▸ **TASK DESCRIPTION**:
In the data below, locate each line with the word "space" and list it.

▸ **Dataset records**:
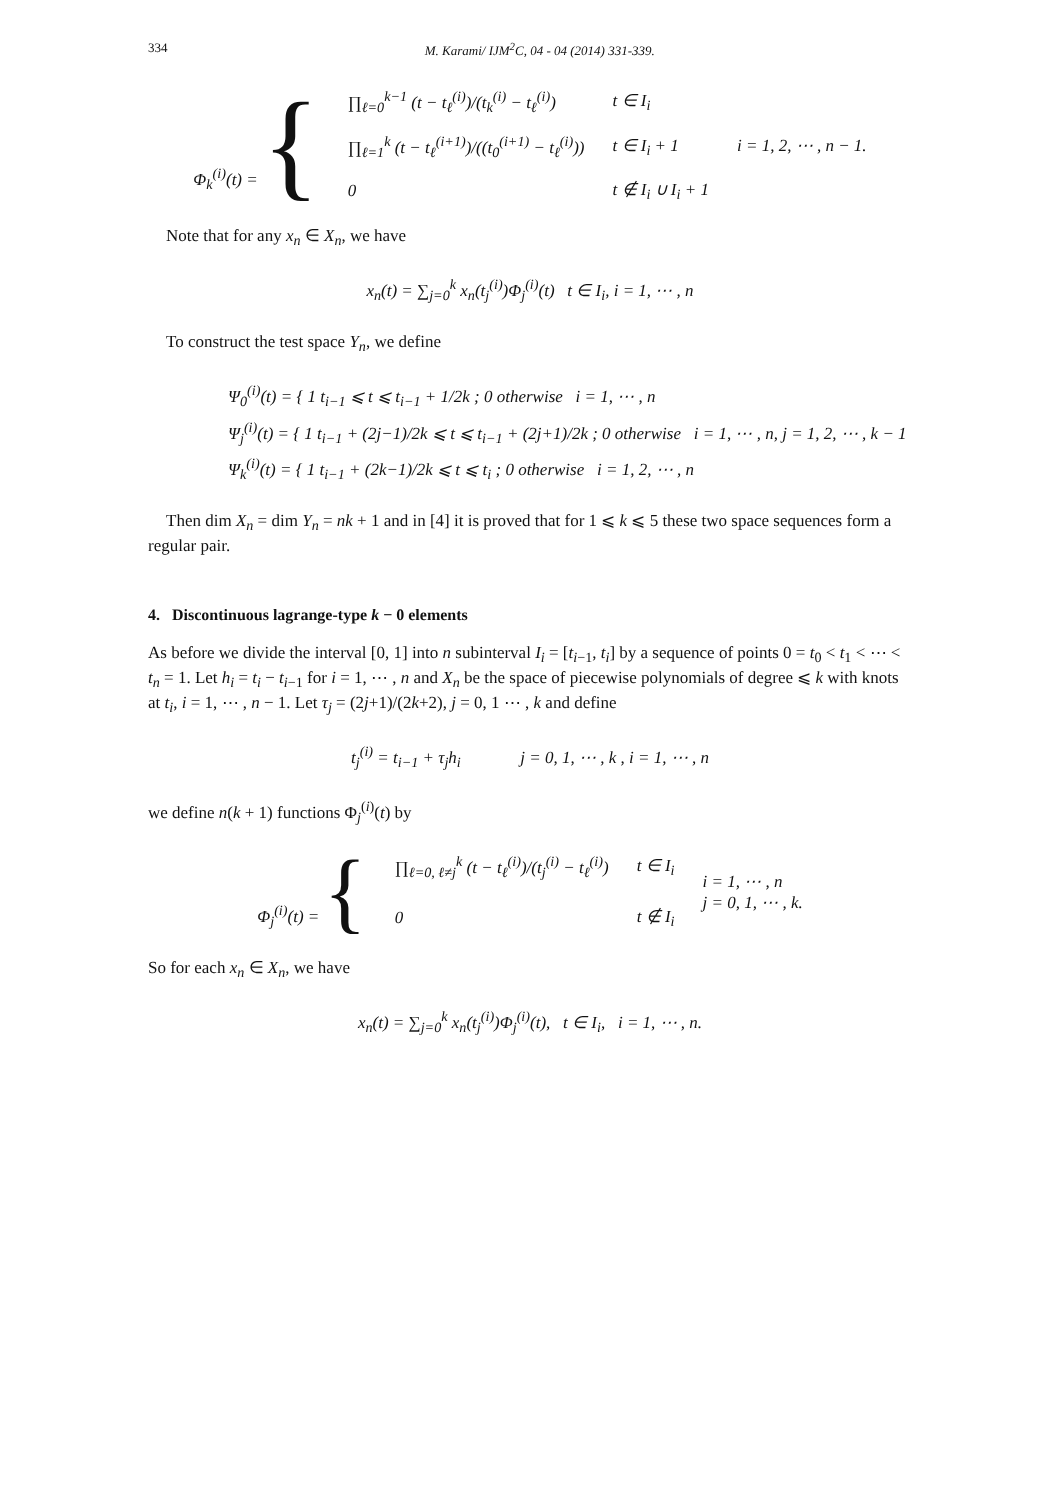334 M. Karami/ IJM<sup>2</sup>C, 04 - 04 (2014) 331-339.
| Φ<sub>k</sub><sup>(i)</sup>(t) = { | ∏<sub>ℓ=0</sub><sup>k−1</sup> (t − t<sub>ℓ</sub><sup>(i)</sup>)/(t<sub>k</sub><sup>(i)</sup> − t<sub>ℓ</sub><sup>(i)</sup>) | t ∈ I<sub>i</sub> | i = 1, 2, ⋯ , n − 1. |
| | ∏<sub>ℓ=1</sub><sup>k</sup> (t − t<sub>ℓ</sub><sup>(i+1)</sup>)/((t<sub>0</sub><sup>(i+1)</sup> − t<sub>ℓ</sub><sup>(i)</sup>)) | t ∈ I<sub>i</sub> + 1 | |
| | 0 | t ∉ I<sub>i</sub> ∪ I<sub>i</sub> + 1 | |
Note that for any x<sub>n</sub> ∈ X<sub>n</sub>, we have
x<sub>n</sub>(t) = ∑<sub>j=0</sub><sup>k</sup> x<sub>n</sub>(t<sub>j</sub><sup>(i)</sup>)Φ<sub>j</sub><sup>(i)</sup>(t) t ∈ I<sub>i</sub>, i = 1, ⋯ , n
To construct the test space Y<sub>n</sub>, we define
Ψ<sub>0</sub><sup>(i)</sup>(t) = { 1 t<sub>i−1</sub> ⩽ t ⩽ t<sub>i−1</sub> + 1/2k ; 0 otherwise i = 1, ⋯ , n
Ψ<sub>j</sub><sup>(i)</sup>(t) = { 1 t<sub>i−1</sub> + (2j−1)/2k ⩽ t ⩽ t<sub>i−1</sub> + (2j+1)/2k ; 0 otherwise i = 1, ⋯ , n, j = 1, 2, ⋯ , k − 1
Ψ<sub>k</sub><sup>(i)</sup>(t) = { 1 t<sub>i−1</sub> + (2k−1)/2k ⩽ t ⩽ t<sub>i</sub> ; 0 otherwise i = 1, 2, ⋯ , n
Then dim X<sub>n</sub> = dim Y<sub>n</sub> = nk + 1 and in [4] it is proved that for 1 ⩽ k ⩽ 5 these two space sequences form a regular pair.
4. Discontinuous lagrange-type k − 0 elements
As before we divide the interval [0, 1] into n subinterval I<sub>i</sub> = [t<sub>i−1</sub>, t<sub>i</sub>] by a sequence of points 0 = t<sub>0</sub> < t<sub>1</sub> < ⋯ < t<sub>n</sub> = 1. Let h<sub>i</sub> = t<sub>i</sub> − t<sub>i−1</sub> for i = 1, ⋯ , n and X<sub>n</sub> be the space of piecewise polynomials of degree ⩽ k with knots at t<sub>i</sub>, i = 1, ⋯ , n − 1. Let τ<sub>j</sub> = (2j+1)/(2k+2), j = 0, 1 ⋯ , k and define
t<sub>j</sub><sup>(i)</sup> = t<sub>i−1</sub> + τ<sub>j</sub>h<sub>i</sub> j = 0, 1, ⋯ , k , i = 1, ⋯ , n
we define n(k + 1) functions Φ<sub>j</sub><sup>(i)</sup>(t) by
| Φ<sub>j</sub><sup>(i)</sup>(t) = { | ∏<sub>ℓ=0, ℓ≠j</sub><sup>k</sup> (t − t<sub>ℓ</sub><sup>(i)</sup>)/(t<sub>j</sub><sup>(i)</sup> − t<sub>ℓ</sub><sup>(i)</sup>) | t ∈ I<sub>i</sub> | i = 1, ⋯ , n j = 0, 1, ⋯ , k. |
| | 0 | t ∉ I<sub>i</sub> | |
So for each x<sub>n</sub> ∈ X<sub>n</sub>, we have
x<sub>n</sub>(t) = ∑<sub>j=0</sub><sup>k</sup> x<sub>n</sub>(t<sub>j</sub><sup>(i)</sup>)Φ<sub>j</sub><sup>(i)</sup>(t), t ∈ I<sub>i</sub>, i = 1, ⋯ , n.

▸ **TASK RESULT**:
To construct the test space Y<sub>n</sub>, we define
Then dim X<sub>n</sub> = dim Y<sub>n</sub> = nk + 1 and in [4] it is proved that for 1 ⩽ k ⩽ 5 these two space sequences form a regular pair.
As before we divide the interval [0, 1] into n subinterval I<sub>i</sub> = [t<sub>i−1</sub>, t<sub>i</sub>] by a sequence of points 0 = t<sub>0</sub> < t<sub>1</sub> < ⋯ < t<sub>n</sub> = 1. Let h<sub>i</sub> = t<sub>i</sub> − t<sub>i−1</sub> for i = 1, ⋯ , n and X<sub>n</sub> be the space of piecewise polynomials of degree ⩽ k with knots at t<sub>i</sub>, i = 1, ⋯ , n − 1. Let τ<sub>j</sub> = (2j+1)/(2k+2), j = 0, 1 ⋯ , k and define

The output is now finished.